If one looks deeper into the implication, though, one finds a satire of public image.  The ministers in this story are no longer caring about dictating policy, but rather they are letting how that will be reflected in the newspaper inform their judgment on matters.  One can imagine that inevitably, then, leaders are not looking out for the best interests of the people, but letting the media kings rule the people as long as it makes them look good.  This particular critique is quite enhanced by the presence of science, since technological innovation are the standards of progress.  By using the science fiction genre rather symbolically for progress, Verne is able to satirize and point out who the world is letting be in control, and why this may not be a desirable attribute.
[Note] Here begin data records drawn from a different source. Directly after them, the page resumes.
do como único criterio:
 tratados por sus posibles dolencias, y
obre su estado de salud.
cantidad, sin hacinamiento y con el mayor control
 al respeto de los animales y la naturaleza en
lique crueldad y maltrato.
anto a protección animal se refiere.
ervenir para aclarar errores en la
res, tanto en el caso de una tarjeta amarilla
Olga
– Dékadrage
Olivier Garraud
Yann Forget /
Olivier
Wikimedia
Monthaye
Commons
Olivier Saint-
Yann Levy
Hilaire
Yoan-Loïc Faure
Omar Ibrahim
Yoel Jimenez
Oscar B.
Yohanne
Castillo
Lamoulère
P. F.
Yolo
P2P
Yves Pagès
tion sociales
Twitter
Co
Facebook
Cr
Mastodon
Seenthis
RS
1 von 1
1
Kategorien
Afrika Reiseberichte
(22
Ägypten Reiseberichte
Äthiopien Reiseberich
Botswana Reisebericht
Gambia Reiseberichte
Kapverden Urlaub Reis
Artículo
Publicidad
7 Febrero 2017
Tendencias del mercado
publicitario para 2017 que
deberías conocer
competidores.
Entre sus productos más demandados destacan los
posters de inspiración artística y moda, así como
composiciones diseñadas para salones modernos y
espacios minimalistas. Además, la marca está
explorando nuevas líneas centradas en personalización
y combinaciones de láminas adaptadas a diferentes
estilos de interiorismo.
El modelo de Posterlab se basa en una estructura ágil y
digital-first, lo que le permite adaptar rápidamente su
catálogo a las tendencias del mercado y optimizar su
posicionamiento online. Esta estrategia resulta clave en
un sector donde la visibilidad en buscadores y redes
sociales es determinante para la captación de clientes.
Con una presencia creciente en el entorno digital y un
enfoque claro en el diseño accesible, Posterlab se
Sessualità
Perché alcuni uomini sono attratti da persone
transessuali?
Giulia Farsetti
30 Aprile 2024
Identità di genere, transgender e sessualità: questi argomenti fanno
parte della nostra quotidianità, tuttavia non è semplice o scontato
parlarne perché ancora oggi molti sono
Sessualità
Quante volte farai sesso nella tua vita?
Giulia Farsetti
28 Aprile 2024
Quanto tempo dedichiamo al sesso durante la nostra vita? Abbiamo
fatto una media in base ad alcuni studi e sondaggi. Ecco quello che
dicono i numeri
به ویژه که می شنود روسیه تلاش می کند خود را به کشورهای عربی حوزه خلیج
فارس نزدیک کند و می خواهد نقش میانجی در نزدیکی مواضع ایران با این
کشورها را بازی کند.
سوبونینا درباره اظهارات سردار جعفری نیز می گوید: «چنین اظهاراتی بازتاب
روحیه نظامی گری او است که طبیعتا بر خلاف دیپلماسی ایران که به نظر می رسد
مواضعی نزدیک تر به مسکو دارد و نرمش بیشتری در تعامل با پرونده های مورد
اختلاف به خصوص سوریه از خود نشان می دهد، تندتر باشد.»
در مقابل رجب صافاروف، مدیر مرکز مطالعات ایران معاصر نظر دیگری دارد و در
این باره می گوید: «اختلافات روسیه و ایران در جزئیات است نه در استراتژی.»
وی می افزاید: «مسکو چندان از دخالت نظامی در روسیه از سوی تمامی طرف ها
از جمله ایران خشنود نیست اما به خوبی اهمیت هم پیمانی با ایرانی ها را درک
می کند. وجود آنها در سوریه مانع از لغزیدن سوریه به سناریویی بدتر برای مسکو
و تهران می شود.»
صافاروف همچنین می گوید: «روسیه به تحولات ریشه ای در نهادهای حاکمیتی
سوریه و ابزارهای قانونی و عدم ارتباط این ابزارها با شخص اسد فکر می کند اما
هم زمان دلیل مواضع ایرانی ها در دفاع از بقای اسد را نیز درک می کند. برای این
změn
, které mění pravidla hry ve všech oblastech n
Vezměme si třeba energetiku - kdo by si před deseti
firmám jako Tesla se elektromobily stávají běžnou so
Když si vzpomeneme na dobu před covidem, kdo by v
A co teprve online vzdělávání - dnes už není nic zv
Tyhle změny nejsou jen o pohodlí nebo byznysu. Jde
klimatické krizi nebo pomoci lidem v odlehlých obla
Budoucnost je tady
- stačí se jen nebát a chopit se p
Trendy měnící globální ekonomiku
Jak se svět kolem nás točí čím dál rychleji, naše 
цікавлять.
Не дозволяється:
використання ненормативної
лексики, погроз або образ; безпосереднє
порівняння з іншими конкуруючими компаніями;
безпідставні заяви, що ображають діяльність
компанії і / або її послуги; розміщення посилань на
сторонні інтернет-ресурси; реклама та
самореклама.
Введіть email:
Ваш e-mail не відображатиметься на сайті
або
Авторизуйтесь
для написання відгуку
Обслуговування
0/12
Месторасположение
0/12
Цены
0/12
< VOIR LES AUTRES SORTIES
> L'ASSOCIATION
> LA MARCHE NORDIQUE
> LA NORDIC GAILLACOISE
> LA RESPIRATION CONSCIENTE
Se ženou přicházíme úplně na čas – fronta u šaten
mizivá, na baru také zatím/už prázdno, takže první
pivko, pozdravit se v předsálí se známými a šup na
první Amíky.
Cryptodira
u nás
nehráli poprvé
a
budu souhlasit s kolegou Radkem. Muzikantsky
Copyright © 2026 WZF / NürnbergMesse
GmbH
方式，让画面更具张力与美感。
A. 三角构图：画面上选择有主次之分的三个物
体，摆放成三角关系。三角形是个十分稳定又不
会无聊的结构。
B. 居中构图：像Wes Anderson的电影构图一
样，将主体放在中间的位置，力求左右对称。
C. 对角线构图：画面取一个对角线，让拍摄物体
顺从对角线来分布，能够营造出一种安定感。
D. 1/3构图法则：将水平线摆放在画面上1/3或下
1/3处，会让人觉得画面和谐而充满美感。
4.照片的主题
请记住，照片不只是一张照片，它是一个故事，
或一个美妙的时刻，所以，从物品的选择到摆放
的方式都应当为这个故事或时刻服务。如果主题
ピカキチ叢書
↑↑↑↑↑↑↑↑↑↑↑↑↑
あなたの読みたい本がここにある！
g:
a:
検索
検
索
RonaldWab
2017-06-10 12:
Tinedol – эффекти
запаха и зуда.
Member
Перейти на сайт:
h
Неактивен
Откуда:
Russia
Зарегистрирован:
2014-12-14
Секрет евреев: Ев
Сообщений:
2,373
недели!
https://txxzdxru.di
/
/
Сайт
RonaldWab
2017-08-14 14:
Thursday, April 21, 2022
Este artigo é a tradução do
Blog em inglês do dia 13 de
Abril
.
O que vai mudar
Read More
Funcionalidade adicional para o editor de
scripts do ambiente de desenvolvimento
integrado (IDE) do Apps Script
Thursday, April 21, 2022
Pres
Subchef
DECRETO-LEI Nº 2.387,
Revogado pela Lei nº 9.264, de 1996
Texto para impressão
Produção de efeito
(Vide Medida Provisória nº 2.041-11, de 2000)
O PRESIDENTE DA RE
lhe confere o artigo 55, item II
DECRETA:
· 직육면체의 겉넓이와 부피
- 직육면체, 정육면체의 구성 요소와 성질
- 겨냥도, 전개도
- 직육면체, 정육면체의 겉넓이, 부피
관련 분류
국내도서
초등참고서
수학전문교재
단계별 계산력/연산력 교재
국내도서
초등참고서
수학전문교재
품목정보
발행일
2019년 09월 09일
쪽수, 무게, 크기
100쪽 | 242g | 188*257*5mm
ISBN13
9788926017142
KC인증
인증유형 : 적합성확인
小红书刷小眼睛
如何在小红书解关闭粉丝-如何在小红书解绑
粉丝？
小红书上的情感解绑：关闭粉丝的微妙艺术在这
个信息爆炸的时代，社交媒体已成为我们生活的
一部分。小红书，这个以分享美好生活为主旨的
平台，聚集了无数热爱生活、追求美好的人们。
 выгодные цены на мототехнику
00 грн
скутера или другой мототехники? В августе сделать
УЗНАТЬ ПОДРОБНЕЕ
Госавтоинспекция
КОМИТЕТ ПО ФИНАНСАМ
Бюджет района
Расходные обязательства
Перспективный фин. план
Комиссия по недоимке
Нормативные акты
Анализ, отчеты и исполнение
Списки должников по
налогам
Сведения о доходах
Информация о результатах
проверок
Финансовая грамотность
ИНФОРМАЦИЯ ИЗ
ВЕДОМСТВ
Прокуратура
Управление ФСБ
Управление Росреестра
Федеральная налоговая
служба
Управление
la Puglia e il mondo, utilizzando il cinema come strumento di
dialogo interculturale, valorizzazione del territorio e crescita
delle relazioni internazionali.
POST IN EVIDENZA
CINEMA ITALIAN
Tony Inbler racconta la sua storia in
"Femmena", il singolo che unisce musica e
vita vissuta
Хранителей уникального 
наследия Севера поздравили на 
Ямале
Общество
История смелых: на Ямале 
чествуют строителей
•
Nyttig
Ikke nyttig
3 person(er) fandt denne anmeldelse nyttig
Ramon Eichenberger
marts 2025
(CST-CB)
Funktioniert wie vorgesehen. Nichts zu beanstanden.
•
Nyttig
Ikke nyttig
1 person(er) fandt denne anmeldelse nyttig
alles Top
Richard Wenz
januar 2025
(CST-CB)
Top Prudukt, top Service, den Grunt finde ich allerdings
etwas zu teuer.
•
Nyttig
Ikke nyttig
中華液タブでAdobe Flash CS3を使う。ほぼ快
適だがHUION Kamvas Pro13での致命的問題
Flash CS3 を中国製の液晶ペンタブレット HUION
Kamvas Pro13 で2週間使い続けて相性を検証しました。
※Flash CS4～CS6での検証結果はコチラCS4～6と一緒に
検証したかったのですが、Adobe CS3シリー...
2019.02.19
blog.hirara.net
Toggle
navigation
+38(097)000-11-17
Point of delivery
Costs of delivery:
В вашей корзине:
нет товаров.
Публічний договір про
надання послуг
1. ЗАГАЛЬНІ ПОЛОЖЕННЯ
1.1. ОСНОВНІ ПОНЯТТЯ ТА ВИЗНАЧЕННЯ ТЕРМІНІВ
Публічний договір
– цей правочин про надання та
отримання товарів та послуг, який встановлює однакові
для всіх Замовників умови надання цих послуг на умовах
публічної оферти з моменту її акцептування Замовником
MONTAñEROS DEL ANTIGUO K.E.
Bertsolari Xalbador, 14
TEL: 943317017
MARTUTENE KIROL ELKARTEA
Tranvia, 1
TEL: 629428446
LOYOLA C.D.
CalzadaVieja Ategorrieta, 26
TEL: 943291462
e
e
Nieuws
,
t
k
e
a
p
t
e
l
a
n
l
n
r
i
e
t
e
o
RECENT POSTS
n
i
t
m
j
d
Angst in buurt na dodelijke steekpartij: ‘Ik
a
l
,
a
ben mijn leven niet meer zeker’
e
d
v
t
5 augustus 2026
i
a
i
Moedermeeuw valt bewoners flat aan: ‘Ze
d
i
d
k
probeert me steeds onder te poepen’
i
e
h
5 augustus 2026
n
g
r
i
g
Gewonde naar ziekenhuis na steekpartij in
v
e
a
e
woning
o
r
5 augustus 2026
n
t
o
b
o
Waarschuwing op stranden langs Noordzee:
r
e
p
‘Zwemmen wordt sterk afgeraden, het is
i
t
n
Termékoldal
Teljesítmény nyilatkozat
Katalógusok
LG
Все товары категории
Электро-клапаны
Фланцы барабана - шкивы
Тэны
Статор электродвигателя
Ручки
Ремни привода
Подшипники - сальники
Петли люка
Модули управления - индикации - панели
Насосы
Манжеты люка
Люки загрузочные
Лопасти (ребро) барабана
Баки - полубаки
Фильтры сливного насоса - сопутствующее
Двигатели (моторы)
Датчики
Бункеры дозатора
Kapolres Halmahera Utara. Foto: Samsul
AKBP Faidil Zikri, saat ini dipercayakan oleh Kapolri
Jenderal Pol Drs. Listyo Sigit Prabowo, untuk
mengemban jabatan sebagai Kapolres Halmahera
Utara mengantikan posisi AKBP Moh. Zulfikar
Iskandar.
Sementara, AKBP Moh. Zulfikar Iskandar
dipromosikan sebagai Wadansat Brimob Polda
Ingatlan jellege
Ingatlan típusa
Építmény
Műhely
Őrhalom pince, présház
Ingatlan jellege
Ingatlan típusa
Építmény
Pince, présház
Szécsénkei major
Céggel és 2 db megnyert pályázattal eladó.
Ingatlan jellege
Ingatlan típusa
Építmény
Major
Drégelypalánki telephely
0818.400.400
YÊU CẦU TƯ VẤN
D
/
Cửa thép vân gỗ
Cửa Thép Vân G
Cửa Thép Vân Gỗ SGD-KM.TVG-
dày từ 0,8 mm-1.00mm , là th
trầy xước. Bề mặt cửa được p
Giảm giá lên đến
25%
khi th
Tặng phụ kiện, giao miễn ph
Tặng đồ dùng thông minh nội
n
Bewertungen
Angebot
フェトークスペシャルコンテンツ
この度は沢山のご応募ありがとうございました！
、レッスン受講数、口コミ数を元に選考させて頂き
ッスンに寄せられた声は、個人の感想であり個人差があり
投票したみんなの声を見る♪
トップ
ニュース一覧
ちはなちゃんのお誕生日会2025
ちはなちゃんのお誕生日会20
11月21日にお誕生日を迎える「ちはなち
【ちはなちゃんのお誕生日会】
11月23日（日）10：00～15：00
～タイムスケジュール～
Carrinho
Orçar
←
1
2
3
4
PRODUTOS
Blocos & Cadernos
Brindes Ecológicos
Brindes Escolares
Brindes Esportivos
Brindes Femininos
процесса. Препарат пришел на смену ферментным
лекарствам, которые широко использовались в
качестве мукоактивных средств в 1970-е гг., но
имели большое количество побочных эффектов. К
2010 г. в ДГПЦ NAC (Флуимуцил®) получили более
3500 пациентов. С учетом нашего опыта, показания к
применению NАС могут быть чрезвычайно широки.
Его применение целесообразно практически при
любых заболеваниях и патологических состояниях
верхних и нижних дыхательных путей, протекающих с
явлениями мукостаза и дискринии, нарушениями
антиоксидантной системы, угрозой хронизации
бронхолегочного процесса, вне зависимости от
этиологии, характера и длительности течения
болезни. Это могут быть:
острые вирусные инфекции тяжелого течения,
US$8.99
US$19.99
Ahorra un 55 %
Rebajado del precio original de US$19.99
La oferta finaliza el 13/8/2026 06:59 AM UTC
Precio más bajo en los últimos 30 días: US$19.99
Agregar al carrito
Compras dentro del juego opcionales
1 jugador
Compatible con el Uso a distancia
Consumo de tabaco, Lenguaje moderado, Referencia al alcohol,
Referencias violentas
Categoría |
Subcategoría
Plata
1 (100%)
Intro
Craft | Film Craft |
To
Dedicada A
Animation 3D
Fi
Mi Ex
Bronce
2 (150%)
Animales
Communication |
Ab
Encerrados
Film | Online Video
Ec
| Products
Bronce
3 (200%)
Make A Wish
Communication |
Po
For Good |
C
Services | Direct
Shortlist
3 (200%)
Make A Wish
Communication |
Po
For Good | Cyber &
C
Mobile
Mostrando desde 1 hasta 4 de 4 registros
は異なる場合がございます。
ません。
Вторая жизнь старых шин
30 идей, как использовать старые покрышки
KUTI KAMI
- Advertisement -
To summarize, numerous science fiction stories are able to tap into satire and make useful points about the world we live in.  While science fiction is generally about expressing anxieties about the future in regards to science and technology, the satires in the genre twist this anxiety.  Rather, the satires of science fiction remind us that technology and science are not inherently evil, but rather how they are used by people and how people react to the technology may be the true social problems at work.  Science becomes a tool in these stories to set up parallels, contrasts, and symbols to draw attention to the larger social problems that may arise because of problems with people themselves.  Certainly, not all science fiction stories are of a satirical nature, nor have all the satirical elements discussed come from completely humorous stories that we normally associate with the type.  Yet, the examples that do exist still exhibit some of the exaggerative elements, and more importantly, do throw critique onto social aspects of life.  To conclude, science fiction can indeed function as a distinct form of satire in which science is used to evidence the social problems in the world.  At the very least, one can hope that satire appears more in the science fiction genre now that the internet has added new nuances.

 

Works Cited

Cook, Paul, ed.  Main Anthology: An Anthology of Science Fiction Stories.  4 Vols.  2012.  PDF.

Cook, Paul, ed. The Phoenix Pick Anthology of Classic Science Fiction Stories. Rockville: Arc Manor, 2008. Kindle Edition.